China has set up a comprehensive experimental zone for the development and opening-up of the wine and grape industries in the Ningxia Hui autonomous region, as the wine-producing region has garnered global attention.
The pilot zone, the first set up in China for wine production, got the green light for its establishment from the State Council in May.
With abundant sunshine, little rainfall and semi-sandy soil, the zone boasts favorable conditions to grow grapes and it is expected to have 67,000 hectares of vineyards in five years and achieve sales revenue of 100 billion yuan ($15.6 billion) annually, according to the plan from the local government.
By 2035, the zone is expected to have 100,500 hectares of vineyards and generate annual sales totaling 200 billion yuan. By then, its scale will be similar to that of Bordeaux, a renowned wine-producing region in France, according to the plan.
The zone aims to become a production base for premier wines and export more products to countries and regions involved in the Belt and Road Initiative.
"We will grab the huge business opportunities emerging from the establishment of the pilot zone, and grow it as pillar industry for the high-quality development of the local economy," said Zhao Yongqing, vice-chairman of the Ningxia Hui autonomous region.
The pilot zone, which covers an area of 502.2 sq km in the eastern foothills of the Helan Mountains, so far has more than 30 varieties of wine grapes, which is similar to the numbers seen in Bordeaux, as well as in Napa Valley in the United States.
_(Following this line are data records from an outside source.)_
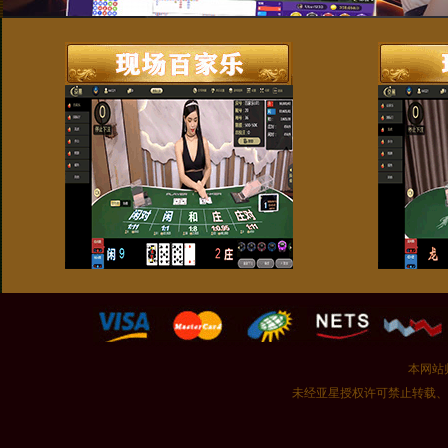
本网站
未经亚星授权许可禁止转载、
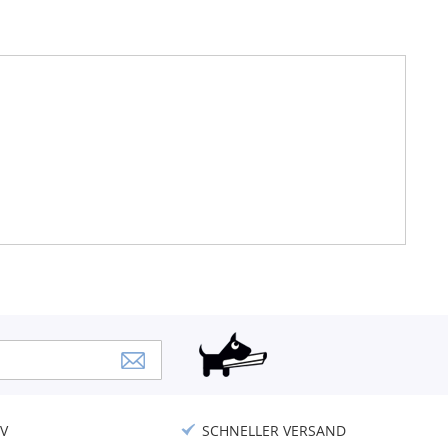
V
SCHNELLER VERSAND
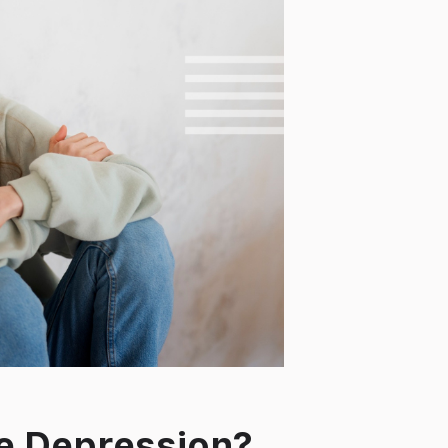
ne Depression?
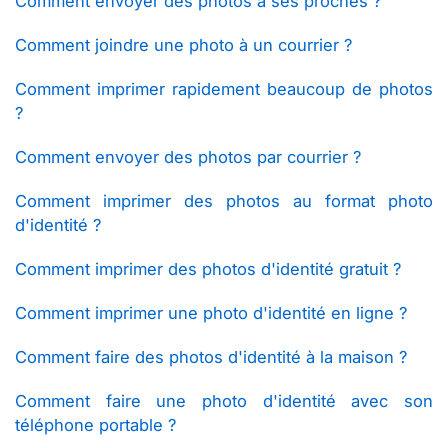
Comment envoyer des photos à ses proches ?
Comment joindre une photo à un courrier ?
Comment imprimer rapidement beaucoup de photos
?
Comment envoyer des photos par courrier ?
Comment imprimer des photos au format photo
d'identité ?
Comment imprimer des photos d'identité gratuit ?
Comment imprimer une photo d'identité en ligne ?
Comment faire des photos d'identité à la maison ?
Comment faire une photo d'identité avec son
téléphone portable ?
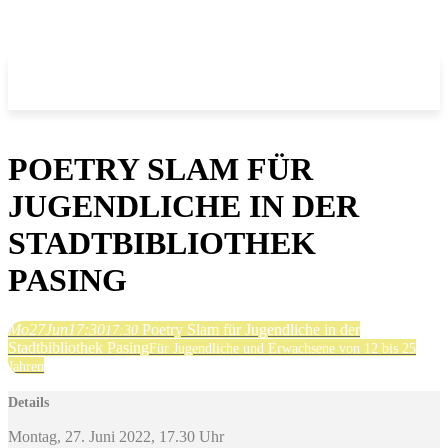
POETRY SLAM FÜR
JUGENDLICHE IN DER
STADTBIBLIOTHEK
PASING
Mo
27
Jun
17:30
Poetry Slam für Jugendliche in der
17:30
Stadtbibliothek Pasing
Für Jugendliche und Erwachsene von 12 bis 25
Jahren
Details
Montag, 27. Juni 2022, 17.30 Uhr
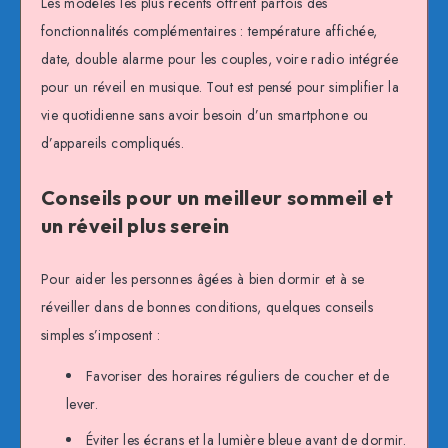
Les modèles les plus récents offrent parfois des
fonctionnalités complémentaires : température affichée,
date, double alarme pour les couples, voire radio intégrée
pour un réveil en musique. Tout est pensé pour simplifier la
vie quotidienne sans avoir besoin d’un smartphone ou
d’appareils compliqués.
Conseils pour un meilleur sommeil et
un réveil plus serein
Pour aider les personnes âgées à bien dormir et à se
réveiller dans de bonnes conditions, quelques conseils
simples s’imposent :
Favoriser des horaires réguliers de coucher et de
lever.
Éviter les écrans et la lumière bleue avant de dormir.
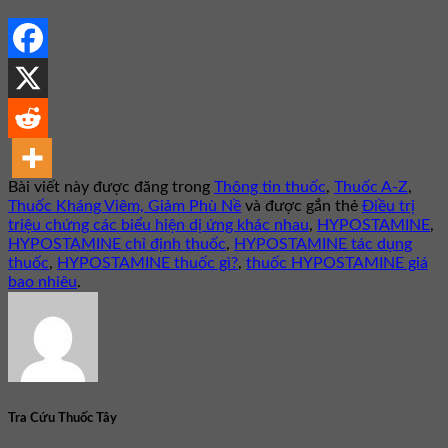
Bài viết này được đăng trong
Thông tin thuốc
,
Thuốc A-Z
,
Thuốc Kháng Viêm, Giảm Phù Nề
và được gắn thẻ
Điều trị
triệu chứng các biểu hiện dị ứng khác nhau
,
HYPOSTAMINE
,
HYPOSTAMINE chỉ định thuốc
,
HYPOSTAMINE tác dụng
thuốc
,
HYPOSTAMINE thuốc gì?
,
thuốc HYPOSTAMINE giá
bao nhiêu
.
Tra Cứu Thuốc Tây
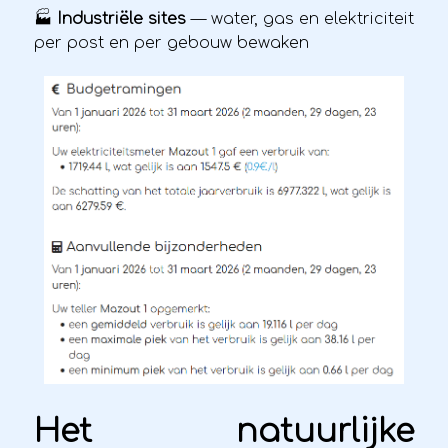
🏭
Industriële sites
— water, gas en elektriciteit
per post en per gebouw bewaken
Het natuurlijke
Yet, China still lacks a sufficient number of renowned wine brands. The zone will introduce more premium grape varieties from global wine producing regions and attract more professional international talents and techniques, and cultivate more wine tasters and winemakers. The winemaking sector in Ningxia also plans to better integrate itself with chateau travel and e-commerce sales, according to the local government.